Parallèlement, Moussa Nabati différencie les défis externes (différend commercial, préjudice matériel…) des épreuves internes, qui ne peuvent pas être affrontées avec les mêmes outils. En effet, pour gérer les épreuves internes, l’auteur préconise de « privilégier l’accueil et l’acceptation au refus et à la lutte » (2024 : 14) :
« Les réalités du dehors sont gérées avec efficacité, à l’aide de moyens tels que le colmatage, la vitesse, l’évitement, la fuite, le combat, la force, la volonté, la persévérance, le calcul, le raisonnement… Cependant ces mêmes instruments si efficients s’avèrent non seulement inopérants mais, pire encore, contre-productifs, nuisibles, aggravants lorsqu’ils sont appelés à manier et à gérer les émois internes comme la peur, l’angoisse, la dépression, le vide intérieur, les sentiments d’abandon, de solitude, d’imperfection, d’insécurité et de faute. » (2014 : 54)
Dans ce deuxième cas, il faudrait remplacer l’action « à tout prix » par la patience, l’accueil, l’acceptation, la prise de recul, la mise en perspective, voire le détachement :
« Les deux vies, l’une, psychique intérieure, et l’autre, concrète extérieure, bien que totalement reliées, ne fonctionnent nullement selon les mêmes lois et modalités. Bien au contraire. La gestion et l’épanouissement de la seconde dépendent des valeurs telles que l’action, la volonté, la lutte, l’évitement… […] Il faudra faire preuve de combativité, de persévérance, de volonté.
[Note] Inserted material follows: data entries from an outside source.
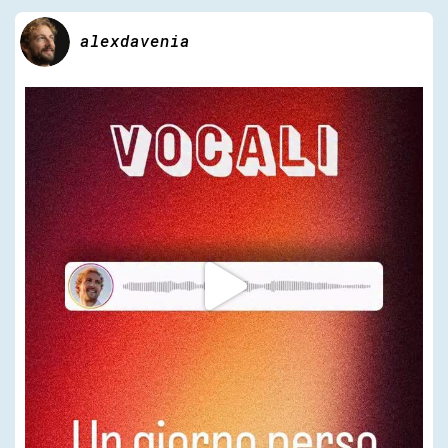
alexdavenia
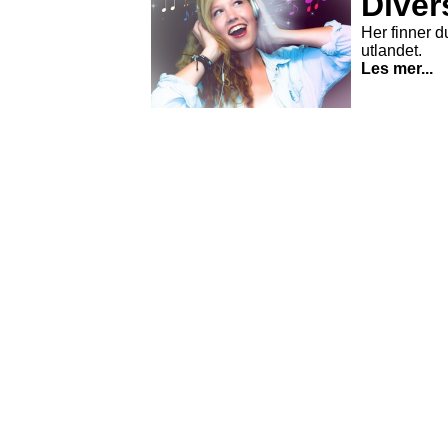
Divers
Her finner du
utlandet.
Les mer...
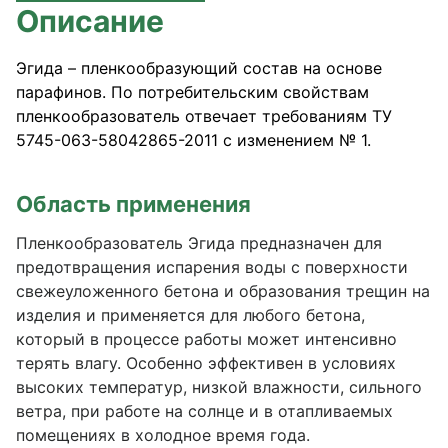
Описание
Эгида – пленкообразующий состав на основе
парафинов. По потребительским свойствам
пленкообразователь отвечает требованиям ТУ
5745-063-58042865-2011 с изменением № 1.
Область применения
Пленкообразователь Эгида предназначен для
предотвращения испарения воды с поверхности
свежеуложенного бетона и образования трещин на
изделия и применяется для любого бетона,
который в процессе работы может интенсивно
терять влагу. Особенно эффективен в условиях
высоких температур, низкой влажности, сильного
ветра, при работе на солнце и в отапливаемых
помещениях в холодное время года.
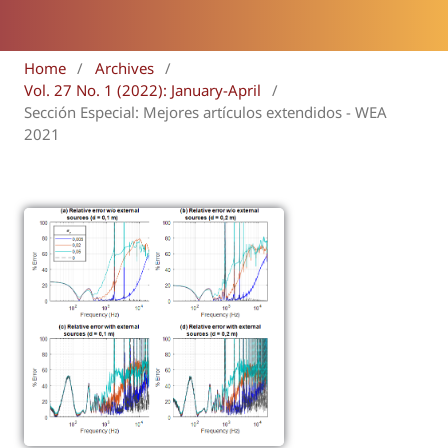
Home
/
Archives
/
Vol. 27 No. 1 (2022): January-April
/
Sección Especial: Mejores artículos extendidos - WEA
2021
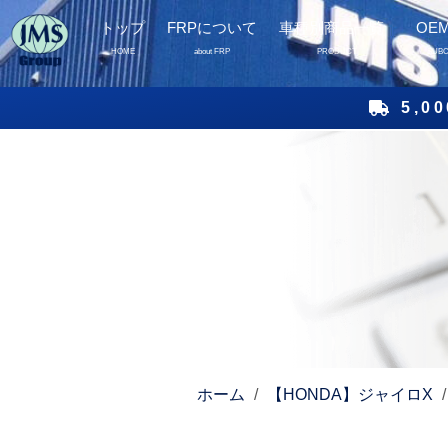
トップ
FRPについて
車種別商品一覧
OE
HOME
about FRP
PRODUCT
SUB
5,
ホーム
/
【HONDA】ジャイロX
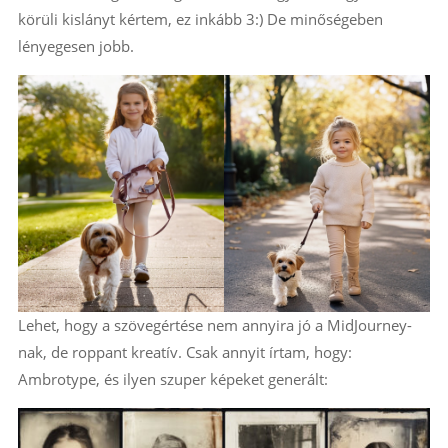
körüli kislányt kértem, ez inkább 3:) De minőségeben
lényegesen jobb.
Lehet, hogy a szövegértése nem annyira jó a MidJourney-
nak, de roppant kreatív. Csak annyit írtam, hogy:
Ambrotype, és ilyen szuper képeket generált:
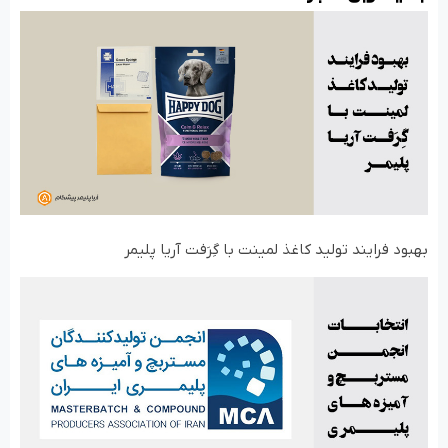
بهبود فرایند تولید کاغذ لمینت با گِرَفت آریا پلیمر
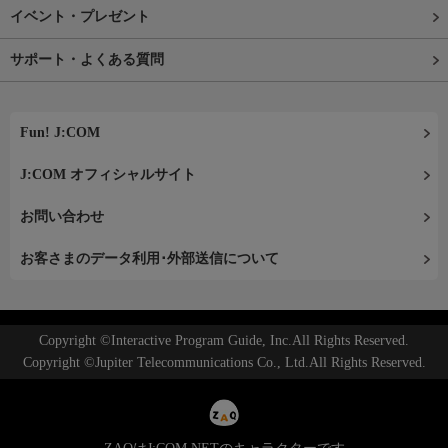
イベント・プレゼント
サポート・よくある質問
Fun! J:COM
J:COM オフィシャルサイト
お問い合わせ
お客さまのデータ利用･外部送信について
Copyright ©Interactive Program Guide, Inc.All Rights Reserved.
Copyright ©Jupiter Telecommunications Co., Ltd.All Rights Reserved.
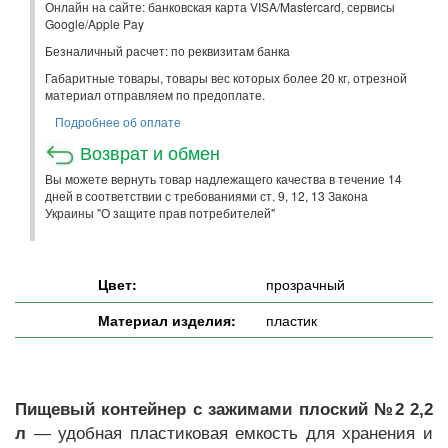
Онлайн на сайте: банковская карта VISA/Mastercard, сервисы
Google/Apple Pay
Безналичный расчет: по реквизитам банка
Габаритные товары, товары вес которых более 20 кг, отрезной
материал отправляем по предоплате.
Подробнее об оплате
Возврат и обмен
Вы можете вернуть товар надлежащего качества в течение 14
дней в соответствии с требованиями ст. 9, 12, 13 Закона
Украины "О защите прав потребителей"
Цвет:
прозрачный
Материал изделия:
пластик
Пищевый контейнер с зажимами плоский №2 2,2
л
— удобная пластиковая емкость для хранения и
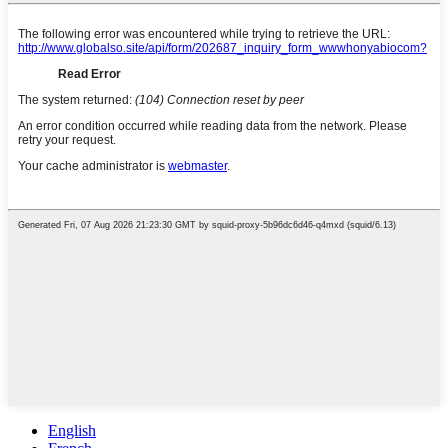
English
[…] Si vous souffrez, en revanche, d’un vide intérieur, plus vous chercherez à le combler, à l’aide d’objets, de personnes ou de comportements – la boulimie, l’hyperactivisme, les divertissements, les addictions, le sexe, le pouvoir, l’argent, les médicaments –, et plus paradoxalement vous l’élargirez. Face aux menaces internes comme l’angoisse, la culpabilité, la dépression, plus vous chercherez à les combattre, plus vous augmenterez leur intensité et les prolongerez dans la durée.
[…] La force, la volonté, l’action, la vitesse, la combativité ne s’avèrent d’aucune aide ni utilité dans l’abord et le maniement du psychisme. Celui-ci exige douceur, lenteur, passivité, il attend le chuchotement, la caresse, la patience, le détachement, le renoncement, autrement dit, l’acceptation de l’inacceptable. Ce qui conviendrait à l’un disconviendrait totalement à l’autre, dangereusement. » (2024 : 233-234)
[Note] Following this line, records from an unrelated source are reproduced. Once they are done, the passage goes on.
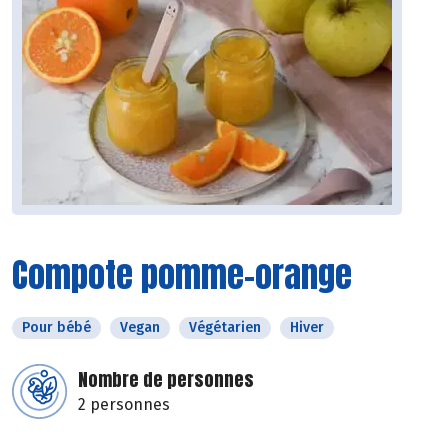
Compote pomme-orange
Pour bébé
Vegan
Végétarien
Hiver
Nombre de personnes
2 personnes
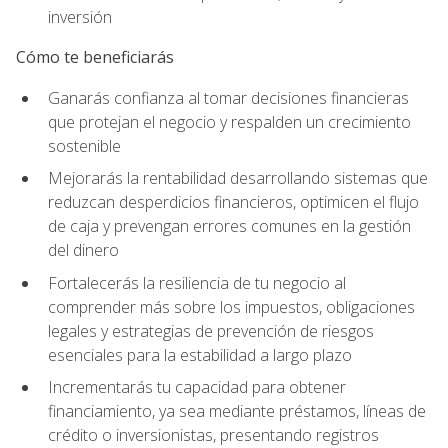
inversión
Cómo te beneficiarás
Ganarás confianza al tomar decisiones financieras
que protejan el negocio y respalden un crecimiento
sostenible
Mejorarás la rentabilidad desarrollando sistemas que
reduzcan desperdicios financieros, optimicen el flujo
de caja y prevengan errores comunes en la gestión
del dinero
Fortalecerás la resiliencia de tu negocio al
comprender más sobre los impuestos, obligaciones
legales y estrategias de prevención de riesgos
esenciales para la estabilidad a largo plazo
Incrementarás tu capacidad para obtener
financiamiento, ya sea mediante préstamos, líneas de
crédito o inversionistas, presentando registros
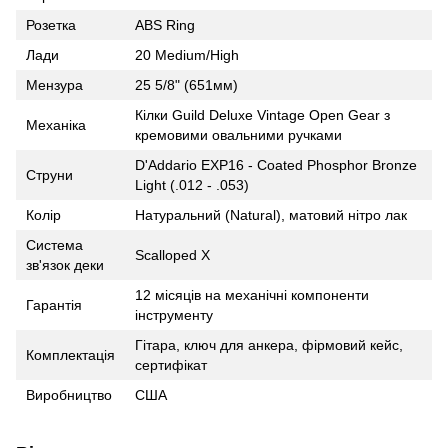
Розетка
ABS Ring
Лади
20 Medium/High
Мензура
25 5/8" (651мм)
Кілки Guild Deluxe Vintage Open Gear з
Механіка
кремовими овальними ручками
D'Addario EXP16 - Coated Phosphor Bronze
Струни
Light (.012 - .053)
Колір
Натуральний (Natural), матовий нітро лак
Система
Scalloped X
зв'язок деки
12 місяців на механічні компоненти
Гарантія
інструменту
Гітара, ключ для анкера, фірмовий кейс,
Комплектація
сертифікат
Виробництво
США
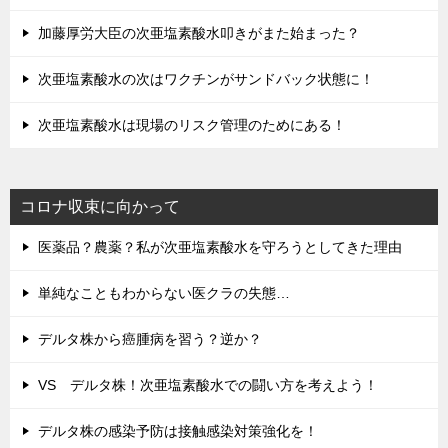
加藤厚労大臣の次亜塩素酸水叩きがまた始まった？
次亜塩素酸水の次はワクチンがサンドバック状態に！
次亜塩素酸水は現場のリスク管理のためにある！
コロナ収束に向かって
医薬品？農薬？私が次亜塩素酸水を守ろうとしてきた理由
単純なこともわからない医クラの失態…
デルタ株から癌腫病を習う？逆か？
VS デルタ株！次亜塩素酸水での闘い方を考えよう！
デルタ株の感染予防は接触感染対策強化を！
Dans le cas des épreuves internes, c’est donc bien l’acceptation qui devrait être privilégiée : « Tout à fait à l’opposé d’une certaine croyance répandue, elle ne mène pas à la résignation ni à l’inaction. Elle permet, au contraire, d’agir, si nécessaire, de façon plus sereine, plus pertinente, avec davantage d’efficacité, puisque c’est l’adulte qui se trouvera au volant et non plus l’enfant intérieur paniqué, faisant étrangement tout capoter par son empressement et son exigence de perfection » (2024 : 235). Dans ces situations, l’urgence serait d’accueillir sa souffrance, de se mettre à l’écoute de ses émotions, sans ni les juger, ni les censurer : écriture, tuteur de résilience, méditation, mise en perspective (dialectique des contraires)…
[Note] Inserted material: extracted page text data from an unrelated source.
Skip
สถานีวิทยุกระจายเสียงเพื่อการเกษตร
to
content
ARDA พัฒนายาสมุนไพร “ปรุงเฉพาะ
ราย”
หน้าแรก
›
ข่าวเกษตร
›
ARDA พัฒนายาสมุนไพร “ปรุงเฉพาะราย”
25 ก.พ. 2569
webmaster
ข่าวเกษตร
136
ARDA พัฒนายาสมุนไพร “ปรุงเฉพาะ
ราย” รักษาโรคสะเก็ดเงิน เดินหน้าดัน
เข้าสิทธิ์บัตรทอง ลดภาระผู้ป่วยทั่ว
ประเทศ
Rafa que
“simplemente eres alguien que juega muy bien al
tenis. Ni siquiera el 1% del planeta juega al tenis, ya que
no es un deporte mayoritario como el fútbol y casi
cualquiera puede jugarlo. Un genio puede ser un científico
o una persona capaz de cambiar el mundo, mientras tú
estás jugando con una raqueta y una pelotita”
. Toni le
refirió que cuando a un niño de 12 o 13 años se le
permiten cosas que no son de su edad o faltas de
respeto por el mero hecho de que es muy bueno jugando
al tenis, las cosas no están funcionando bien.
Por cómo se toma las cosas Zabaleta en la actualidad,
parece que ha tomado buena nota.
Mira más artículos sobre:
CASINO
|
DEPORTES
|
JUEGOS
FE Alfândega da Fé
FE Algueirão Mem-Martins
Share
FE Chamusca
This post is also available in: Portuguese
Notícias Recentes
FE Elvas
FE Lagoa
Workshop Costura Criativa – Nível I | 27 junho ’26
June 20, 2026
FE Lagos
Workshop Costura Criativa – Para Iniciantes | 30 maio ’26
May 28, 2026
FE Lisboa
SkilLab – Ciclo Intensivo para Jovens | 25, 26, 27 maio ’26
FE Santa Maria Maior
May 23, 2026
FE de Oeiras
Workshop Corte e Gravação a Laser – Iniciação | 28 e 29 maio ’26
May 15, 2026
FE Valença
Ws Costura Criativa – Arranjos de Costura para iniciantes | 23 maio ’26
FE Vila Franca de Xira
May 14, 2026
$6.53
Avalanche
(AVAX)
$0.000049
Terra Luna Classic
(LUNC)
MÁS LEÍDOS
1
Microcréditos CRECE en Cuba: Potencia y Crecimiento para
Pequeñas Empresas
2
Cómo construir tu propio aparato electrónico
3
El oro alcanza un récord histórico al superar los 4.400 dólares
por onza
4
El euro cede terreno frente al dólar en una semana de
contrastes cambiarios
Si l’auteur a pris les deux exemples de Mélanie et de Victor, c’est parce qu’en dépit des terribles épreuves qu’ils ont traversées dans leur enfance, la prise de conscience de leur DIP (dépression infantile précoce) à l’âge adulte leur a aussi permis peu à peu de grandir, en utilisant leur DIP comme agent transformateur.